Zebra, $7.99, ISBN 978-1-4201-3798-9
Sci-fi Romance, 2017
One of the problems of a series that is basically a phallus-worship collect-them-all action hero showcase is that, eventually, it stops being a series altogether, and turns instead into yet another excuse for the author to introduce more hot action heroes for readers to slobber and drool over. Every hero is hot, chiseled, impossibly strong, supremely virile, forever ready to have sex with you (and you, and you, and you, and you, and every member of the author’s street team and mailing lists plus their grandmothers as well). The heroine becomes some thinly-written blank slate with the occasional sassy quips and fiery sass while always functioning as a placeholder for the reader’s heart-pounding need to be ravished by these heroes.
And each book introduces more of these heroes, so that readers will hyperventilate and gasp, “I want to have sex with these guys too, so I will buy those books! Oh, my loins can’t take it, I am going to explode – I need to order that special showerhead the author is selling on her website right away!”
Or. at least, I suppose that’s what these authors are hoping to happen when they do these things to their series. As for me, I am not drooling or panting or gasping for fictitious template hero peens in my life. While reading Justice Ascending, I close the book wondering when the party is going to happen. Because this isn’t book three in the Scorpius Syndrome series as much as it is an excuse to introduce more hot guys (somewhat interchangeable, but doesn’t matter – we are supposed to have the hots for them because they tick off every item on the template action hero trait list) amidst a throwaway plot. There is a romance here, but because I’ve already bought the book, the romance is basically, “You are the heroine. You are now having sex with the hero. Great, huh? Now clean up and buy the next book – thanks for your patronage!”
If you have read the previous books, you will recall that the world has been hit by the Scorpius bacterium, killing off millions and leaving alive only the action heroes, the random action heroines, and enough sassy government agent and pencil pusher women to love these action heroes. Those folks infected by the bacteria and live end up being stronger, faster, and even smarter – the men, mostly, because heaven forbid we have a romance hero in this genre that isn’t overpowered the max.
Our hero, Tace Justice, is one such guy. He was a Texas cowboy before he turns into Wolverine, and now, he really wants to do the donkey kong with our sassy, quippy, but not too strong as we don’t want to overshadow the men and spoil the penis worship hour heroine Sami Steel, but he argues that he is all dark, dangerous, and moody now, while Sami is too sweet and innocent and celibate (he checks 24/7 to make sure, and that’s sexy rather than creepy, naturally) so he can’t ever have sex with her. I don’t get it. But that doesn’t matter because by chapter three he’s telling Sami that he really wants to stick it to her everywhere. He’s hot, so that kind of talk is sexy, obviously.

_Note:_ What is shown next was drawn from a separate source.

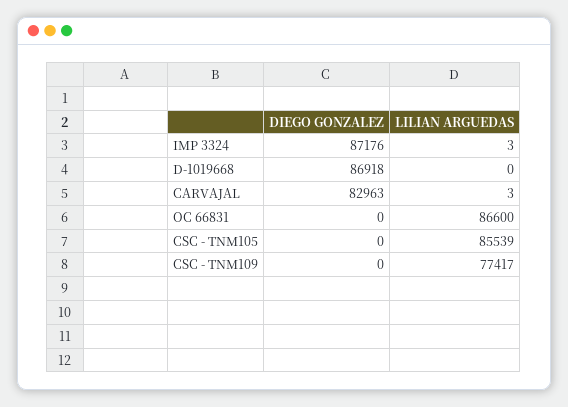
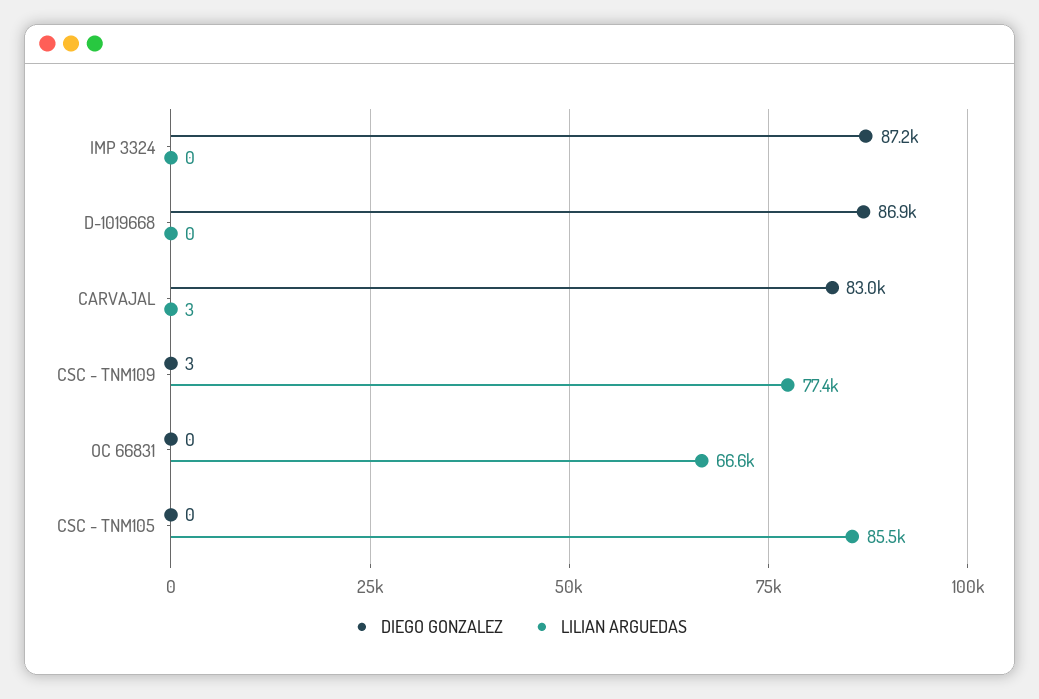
LILIAN ARGUEDAS, IMP 3324: 3 -> 0
LILIAN ARGUEDAS, OC 66831: 86600 -> 66600
DIEGO GONZALEZ, CSC - TNM109: 0 -> 3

This story sees those two going from one place to another, with Sami trying but failing to hide from him that she’s not what she claims to be. She has secrets and important information, but she can’t tell or else the author will have no book to turn in to her publisher. And the two talk. Lust. Gaze at their navels. A lot. For a story set in a dystopian world, this one is shockingly devoid of excitement or danger or anything that threatens to spoil the whole “The hero is hot and you want to have sex with him, badly, so let’s dwell on his perpetual hotness and horny horn nature for 200 pages!” sexy vibe of the story.
Along the way, the heroine’s loyalty is torn between the Hot Guys on the Good Side and the Hot Guys on the Other Side. Yes, the other side has some guys that are hot – the author describes their appearance right down to how those tight jeans wrap snugly around their crotches like tantalizing wrapped roast turkeys at the deli that every hot blooded romance reader will want to sink her teeth into ASAP. So there goes any pretense of suspense – the new characters introduced are Hot Guys with Hot Packages, so it’s not suspense as much as an advertisement for future books. I mean, with the author putting so much effort into describing the guys’ packages, who will even suspect for a second that those guys would be the bad guys? And when the story limps to a close, the actual bad guy runs away in an after-school cartoon way so that the phallus worship can continue for a few more books.
So, if you really need some materials to anchor your steamy fantasies around hot action heroes, and for some reason you have no access to all the free porn available online, then this book may serve a purpose. I’m not sure what else it is good for, though, since this one is barely a story and more of an advertisement and an excuse for the author to keep the series meandering a while longer.